Tuesday, December 14, 2010

Back to work, Back to reality

Today was my first day back to work since being in the hospital.  Tiring.  That's the only way I can describe how my day was.  I really am glad that I have such an understanding boss and co-workers.  I feel as if I really matter to them.  I am lucky in this aspect as I know their are other places that would have been less understanding.  I try to do a full 8 hour shift, but at this point I am so tired.  By the 6th hour I start stumbling, my walking becomes slower, my speech begins to slur and my right eye starts seeing everything double and blurred.  Rather frustrating, but what can I do. What is really funny is that I forget how to speak Spanish, which I am fluent in normally.  I sort of begin to stutter over my words.  I think I expect too much of myself, after all it has only been a week since I was discharged from the hospital.  
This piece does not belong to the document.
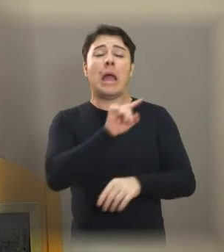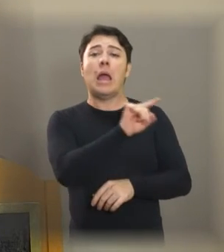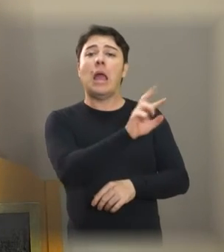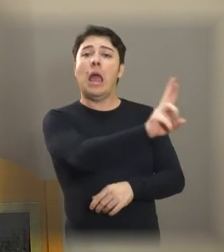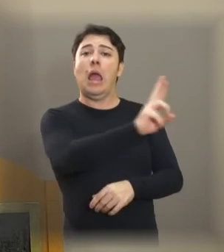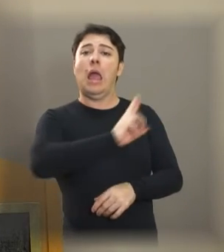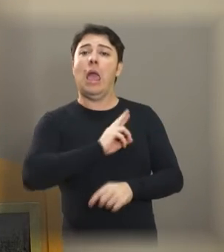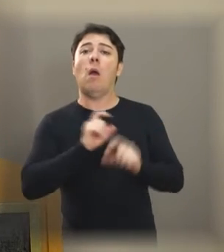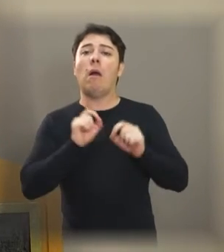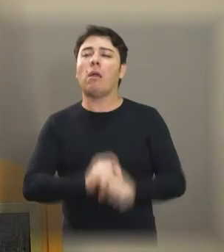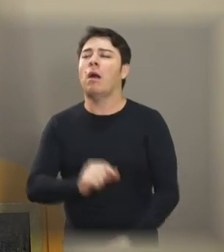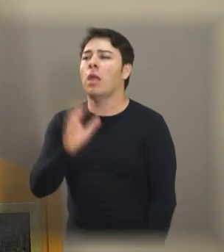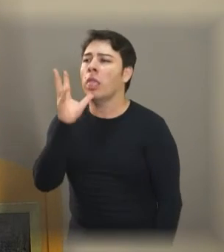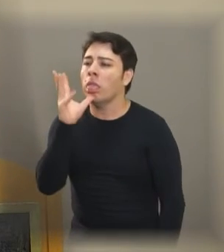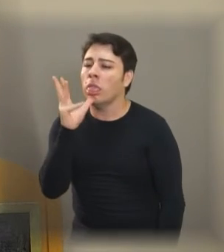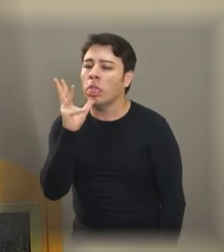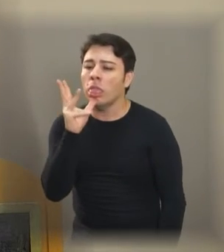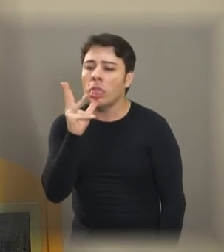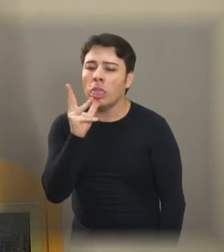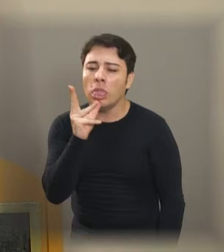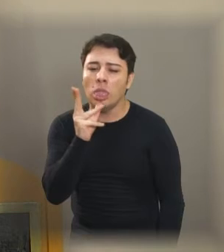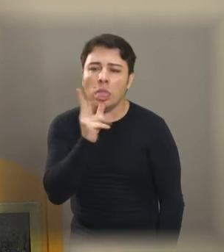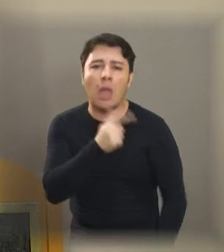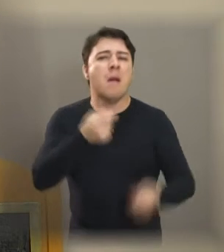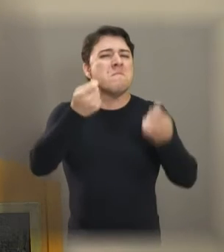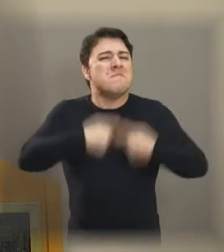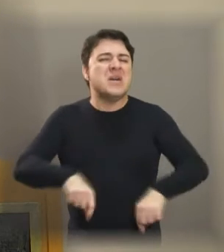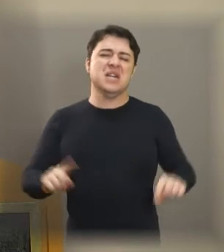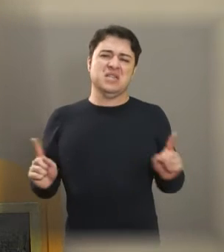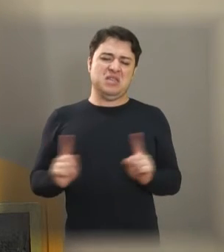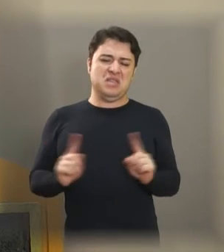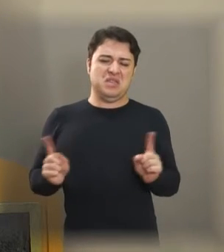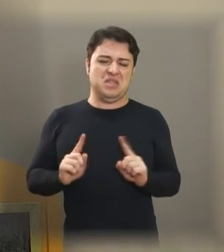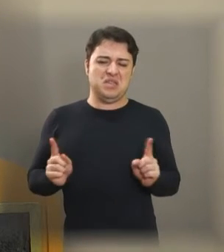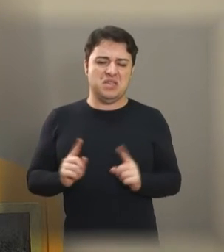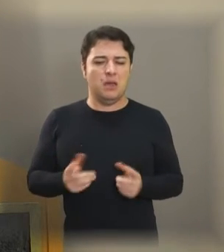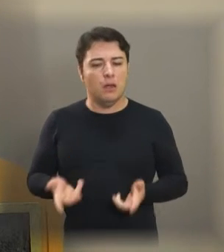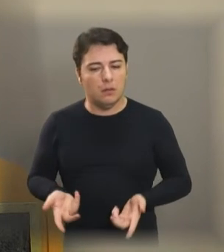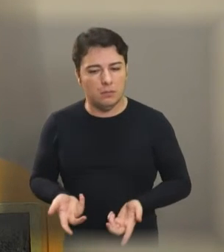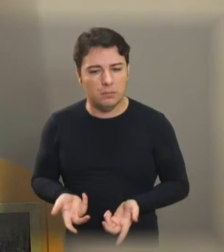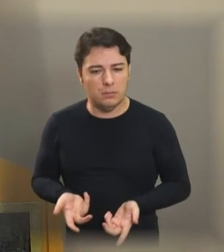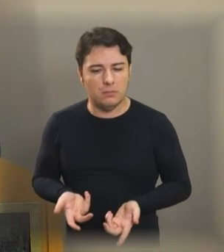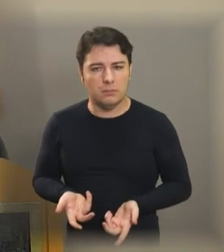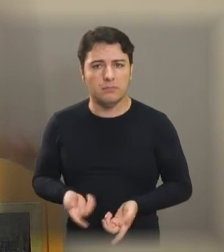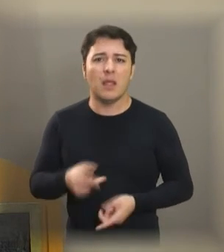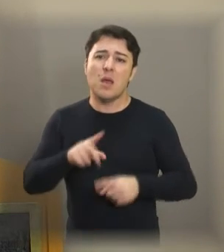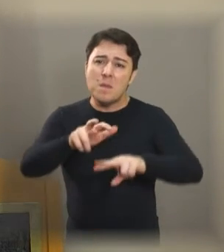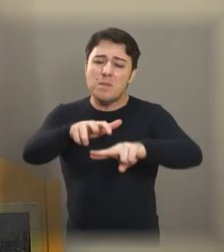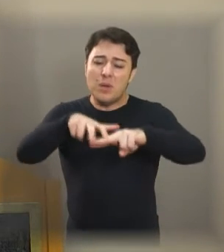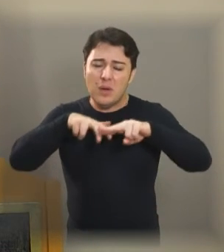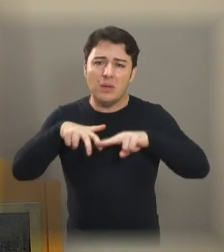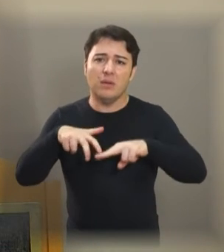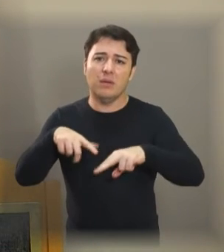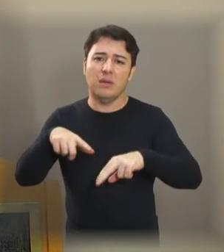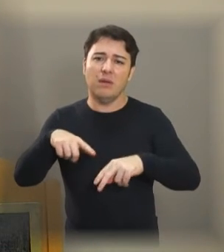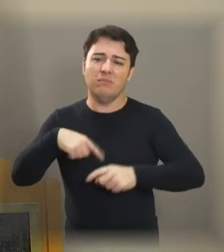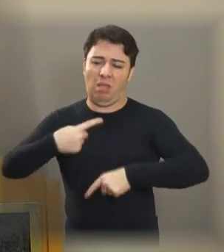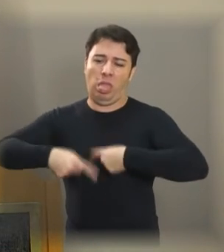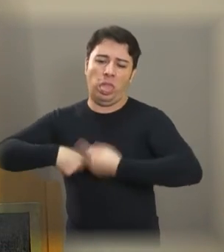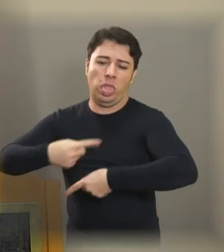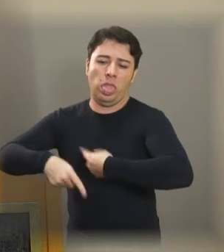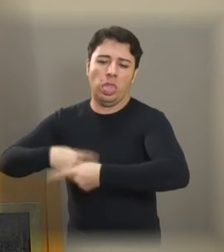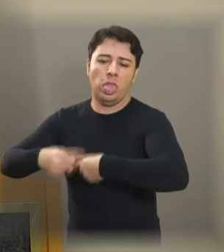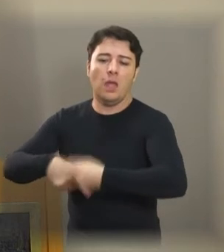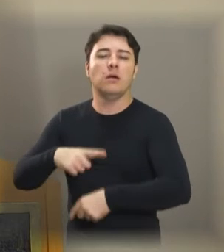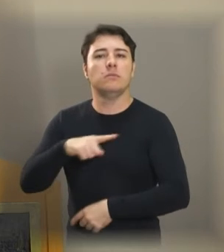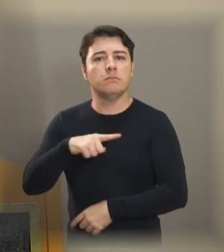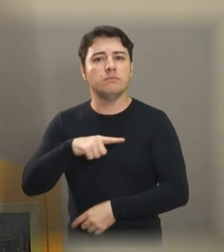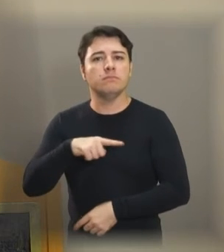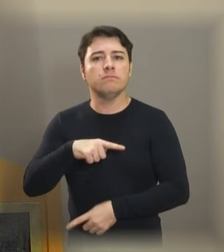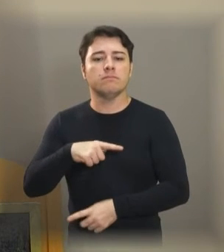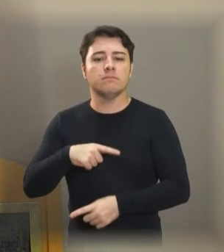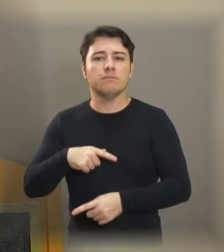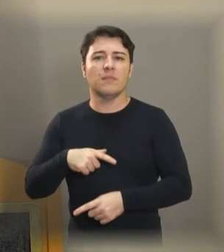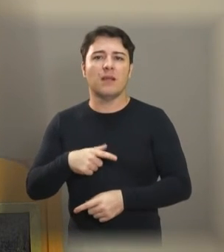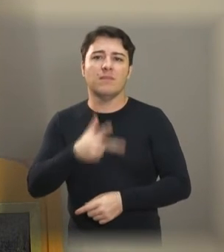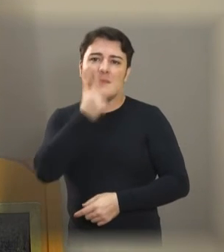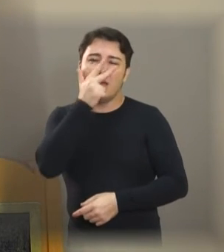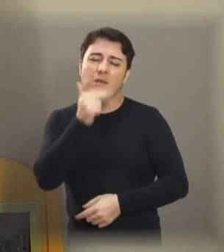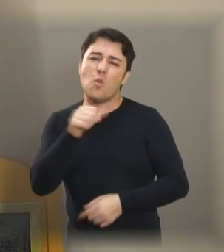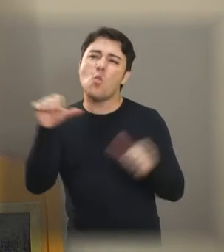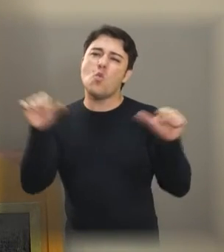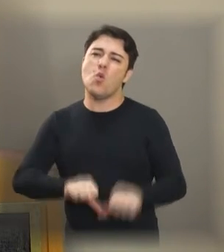minuto.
I need to learn to give myself a break, to let my body rest, heal.  It's just that I get so bored.  I like being busy, helping people.  Makes me feel like I can contribute to society.  It's hard for me to let go, even if it's just for a little while.
One of my dreams, hopes before this illness was to join a mission with Doctor's Without Borders.  I wanted to help those people who were not able to help themselves due to poverty, politics or other obstacles beyond their control.  That is not going to be a reality for me now, I have to come to terms with it.  I just feel in my heart that I need to help people, I only wish I knew how I can help now.